Even Gen. Jonathan Wainwright, who had been a POW for four years after being captured in the Philippines after the fall of Corregidor, didn’t “lord it over” the Japanese, Boswell said.

He remembers how skinny Wainwright was after his years of captivity.

“He must have weighed about 120 pounds,” he said.

Boswell credits the growth of America after the war to the GI Bill.

“The returning military were able to go to college,” he said. “The way the country grew after the war, it never would have happened without the GI bill. “

Born and raised in Massachusetts, Boswell retired to Ormond Beach in the late 1970s. He had vacationed at Ellinor Village in the 1950s and decided he wanted to retire here.

“Ormond Beach was a nice little town in the 1970s,” he said. “Now they are bringing industry and business. We moved down here to get away from all that. “

The interview ended because Boswell was picking up a fellow veteran, who lives in a nursing home, for lunch.

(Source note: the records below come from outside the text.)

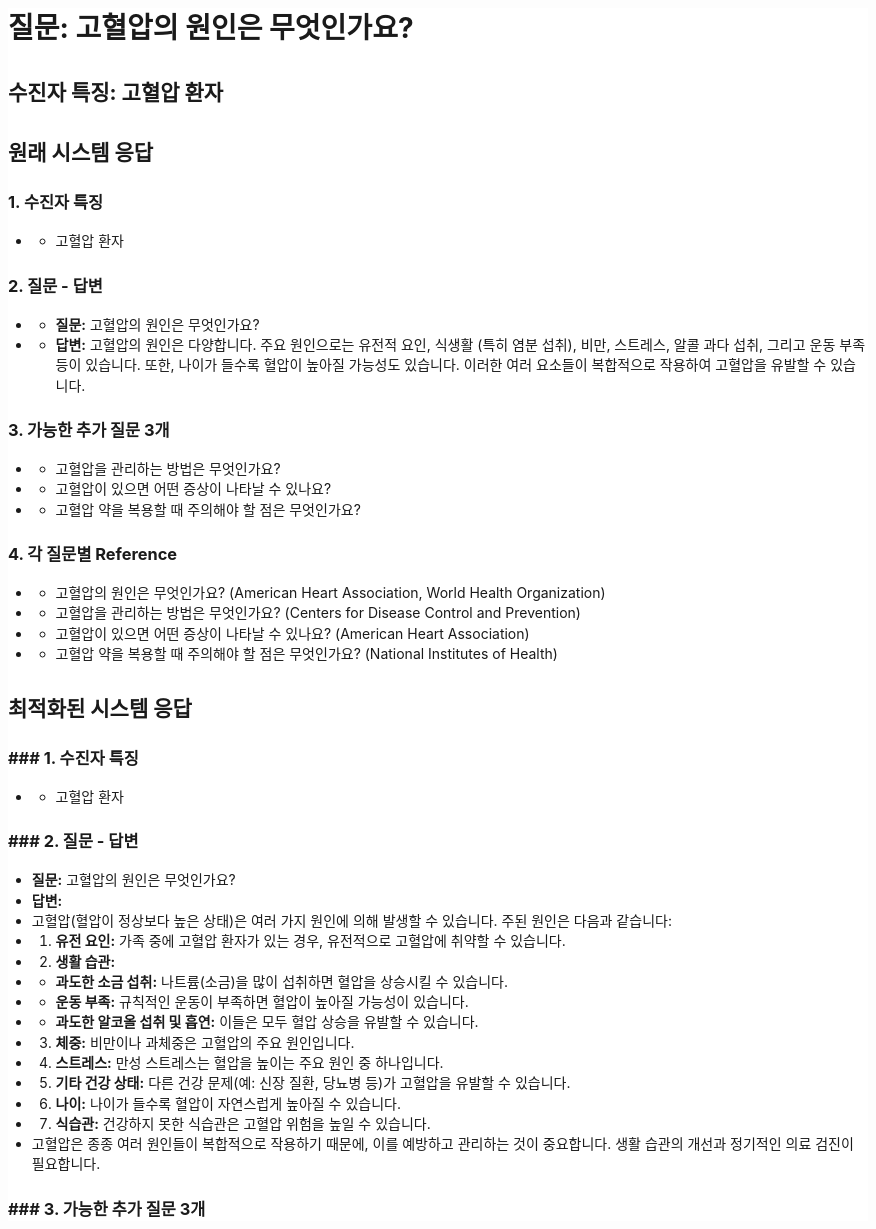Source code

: 
# 질문: 고혈압의 원인은 무엇인가요?

## 수진자 특징: 고혈압 환자

## 원래 시스템 응답

### 1. **수진자 특징**

- - 고혈압 환자
### 2. **질문 - 답변**

- - **질문:** 고혈압의 원인은 무엇인가요?
- - **답변:** 고혈압의 원인은 다양합니다. 주요 원인으로는 유전적 요인, 식생활 (특히 염분 섭취), 비만, 스트레스, 알콜 과다 섭취, 그리고 운동 부족 등이 있습니다. 또한, 나이가 들수록 혈압이 높아질 가능성도 있습니다. 이러한 여러 요소들이 복합적으로 작용하여 고혈압을 유발할 수 있습니다.
### 3. **가능한 추가 질문 3개**

- - 고혈압을 관리하는 방법은 무엇인가요?
- - 고혈압이 있으면 어떤 증상이 나타날 수 있나요?
- - 고혈압 약을 복용할 때 주의해야 할 점은 무엇인가요?
### 4. **각 질문별 Reference**

- - 고혈압의 원인은 무엇인가요? (American Heart Association, World Health Organization)
- - 고혈압을 관리하는 방법은 무엇인가요? (Centers for Disease Control and Prevention)
- - 고혈압이 있으면 어떤 증상이 나타날 수 있나요? (American Heart Association)
- - 고혈압 약을 복용할 때 주의해야 할 점은 무엇인가요? (National Institutes of Health)

## 최적화된 시스템 응답

### ### 1. 수진자 특징

- - 고혈압 환자
### ### 2. 질문 - 답변

- **질문:** 고혈압의 원인은 무엇인가요?
- **답변:**
- 고혈압(혈압이 정상보다 높은 상태)은 여러 가지 원인에 의해 발생할 수 있습니다. 주된 원인은 다음과 같습니다:
- 1. **유전 요인:** 가족 중에 고혈압 환자가 있는 경우, 유전적으로 고혈압에 취약할 수 있습니다.
- 2. **생활 습관:**
- - **과도한 소금 섭취:** 나트륨(소금)을 많이 섭취하면 혈압을 상승시킬 수 있습니다.
- - **운동 부족:** 규칙적인 운동이 부족하면 혈압이 높아질 가능성이 있습니다.
- - **과도한 알코올 섭취 및 흡연:** 이들은 모두 혈압 상승을 유발할 수 있습니다.
- 3. **체중:** 비만이나 과체중은 고혈압의 주요 원인입니다.
- 4. **스트레스:** 만성 스트레스는 혈압을 높이는 주요 원인 중 하나입니다.
- 5. **기타 건강 상태:** 다른 건강 문제(예: 신장 질환, 당뇨병 등)가 고혈압을 유발할 수 있습니다.
- 6. **나이:** 나이가 들수록 혈압이 자연스럽게 높아질 수 있습니다.
- 7. **식습관:** 건강하지 못한 식습관은 고혈압 위험을 높일 수 있습니다.
- 고혈압은 종종 여러 원인들이 복합적으로 작용하기 때문에, 이를 예방하고 관리하는 것이 중요합니다. 생활 습관의 개선과 정기적인 의료 검진이 필요합니다.
### ### 3. 가능한 추가 질문 3개
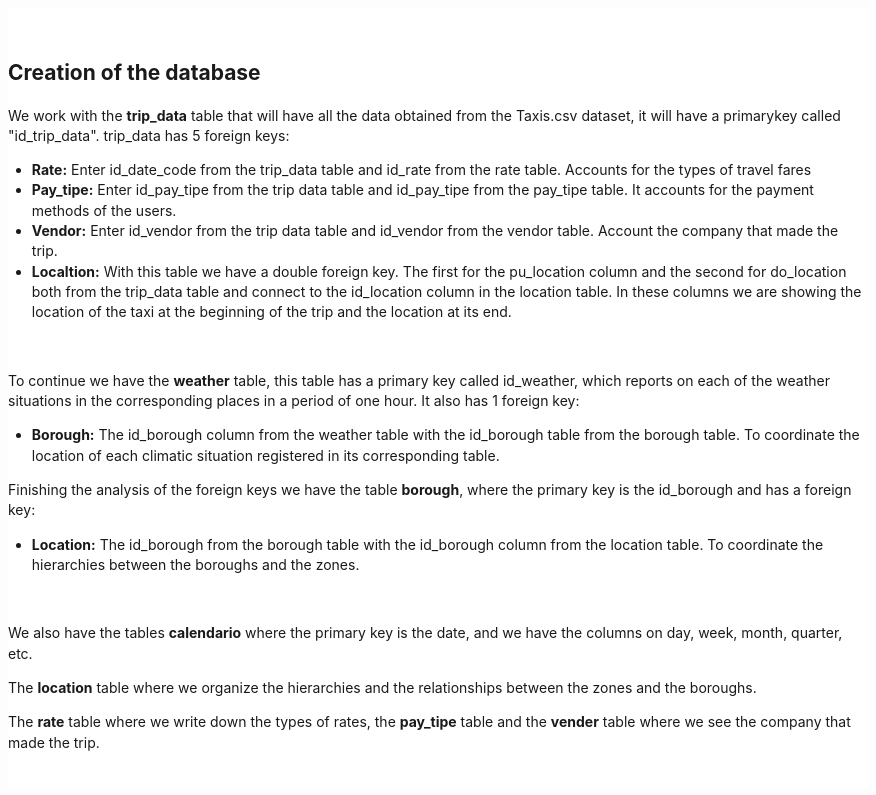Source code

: <br>

## Creation of the database
We work with the __trip_data__ table that will have all the data obtained from the Taxis.csv dataset, it will have a primarykey called "id_trip_data".
trip_data has 5 foreign keys:
<br>
- __Rate:__ Enter id_date_code from the trip_data table and id_rate from the rate table. Accounts for the types of travel fares
- __Pay_tipe:__ Enter id_pay_tipe from the trip data table and id_pay_tipe from the pay_tipe table. It accounts for the payment methods of the users.
- __Vendor:__ Enter id_vendor from the trip data table and id_vendor from the vendor table. Account the company that made the trip.
- __Localtion:__ With this table we have a double foreign key. The first for the pu_location column and the second for do_location both from the trip_data table and connect to the id_location column in the location table. In these columns we are showing the location of the taxi at the beginning of the trip and the location at its end.

<br>

To continue we have the __weather__ table, this table has a primary key called id_weather, which reports on each of the weather situations in the corresponding places in a period of one hour. It also has 1 foreign key:
<br>
- __Borough:__ The id_borough column from the weather table with the id_borough table from the borough table. To coordinate the location of each climatic situation registered in its corresponding table.


Finishing the analysis of the foreign keys we have the table __borough__, where the primary key is the id_borough and has a foreign key:
<br>
- __Location:__ The id_borough from the borough table with the id_borough column from the location table. To coordinate the hierarchies between the boroughs and the zones.

<br>

We also have the tables __calendario__ where the primary key is the date, and we have the columns on day, week, month, quarter, etc.

The __location__ table where we organize the hierarchies and the relationships between the zones and the boroughs.

The __rate__ table where we write down the types of rates, the __pay_tipe__ table and the __vender__ table where we see the company that made the trip.

<br>
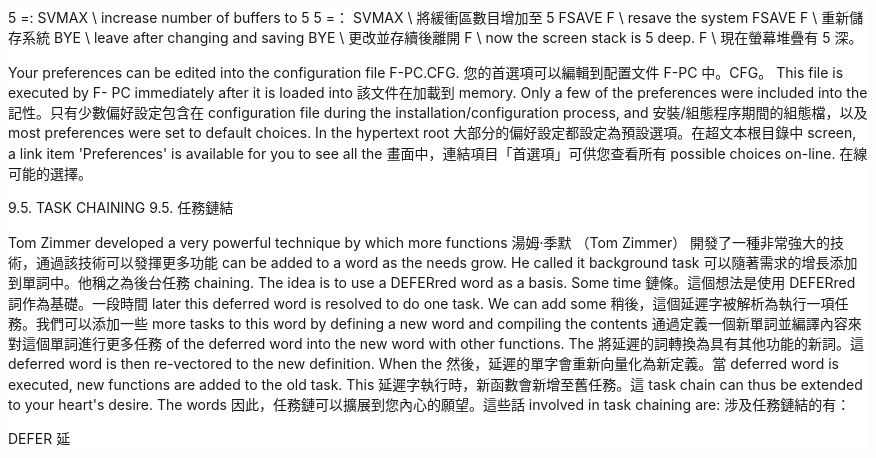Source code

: 
5 =: SVMAX \ increase number of buffers to 5
5 =： SVMAX \ 將緩衝區數目增加至 5
FSAVE F <enter> \ resave the system
FSAVE F <enter> \ 重新儲存系統
BYE \ leave after changing and saving
BYE \ 更改並存續後離開
F <enter> \ now the screen stack is 5 deep.
F <enter> \ 現在螢幕堆疊有 5 深。


Your preferences can be edited into the configuration file F-PC.CFG.
您的首選項可以編輯到配置文件 F-PC 中。CFG。
This file is executed by F- PC immediately after it is loaded into
該文件在加載到
memory. Only a few of the preferences were included into the
記性。只有少數偏好設定包含在
configuration file during the installation/configuration process, and
安裝/組態程序期間的組態檔，以及
most preferences were set to default choices. In the hypertext root
大部分的偏好設定都設定為預設選項。在超文本根目錄中
screen, a link item 'Preferences' is available for you to see all the
畫面中，連結項目「首選項」可供您查看所有
possible choices on-line.
在線可能的選擇。


9.5. TASK CHAINING
9.5. 任務鏈結


Tom Zimmer developed a very powerful technique by which more functions
湯姆·季默 （Tom Zimmer） 開發了一種非常強大的技術，通過該技術可以發揮更多功能
can be added to a word as the needs grow. He called it background task
可以隨著需求的增長添加到單詞中。他稱之為後台任務
chaining. The idea is to use a DEFERred word as a basis. Some time
鏈條。這個想法是使用 DEFERred 詞作為基礎。一段時間
later this deferred word is resolved to do one task. We can add some
稍後，這個延遲字被解析為執行一項任務。我們可以添加一些
more tasks to this word by defining a new word and compiling the contents
通過定義一個新單詞並編譯內容來對這個單詞進行更多任務
of the deferred word into the new word with other functions. The
將延遲的詞轉換為具有其他功能的新詞。這
deferred word is then re-vectored to the new definition. When the
然後，延遲的單字會重新向量化為新定義。當
deferred word is executed, new functions are added to the old task. This
延遲字執行時，新函數會新增至舊任務。這
task chain can thus be extended to your heart's desire. The words
因此，任務鏈可以擴展到您內心的願望。這些話
involved in task chaining are:
涉及任務鏈結的有：


DEFER <name>
延 <name>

“You have to get them out every now and then,” he said, striding across his lawn to his car.

Veteran lunch bunch

Leading up the surrender of Japan, the U.S. military took over island after island in the Pacific Ocean. Bob Doran was on the beach on Iwo Jima when he saw the flag raised on Mount Suribachi.

“We were so excited to see it,” he said. “All the ships were blowing their horns. But the fighting went on for another month.”

Doran, who was commissioned on the beach at Iwo Jima as second lieutenant, meets for lunch each week with other veterans, including Boswell.

While Iwo Jima was a tough fight, Okinawa also took a lot of sacrifice to capture. Many destroyers, which protected the carriers, were sunk off the island.

Bob Kropp, another regular lunch member, was on a destroyer attacked by kamikaze, but he didn’t see them coming.

“I was in the engine room,” he said

The guys at the lunch table come from various eras, from World War II to Vietnam, but they all have something in common, a past service in the military.

The war stories sometimes come out, but they are usually not the topic of conversation at the weekly lunches. Along with a lot of laughter and good-natured kidding, they talk about everything from politics to sports to computers.

“You’ll get some strong opinions at this table,” said David Carter, 89, who served in the Navy.

Stories of Corregidor, Battle of the Bulge, Okinawa and many other places are still being told by people who were there. But these words will someday only appear in the history books.

“There aren’t many of us left,” Doran said.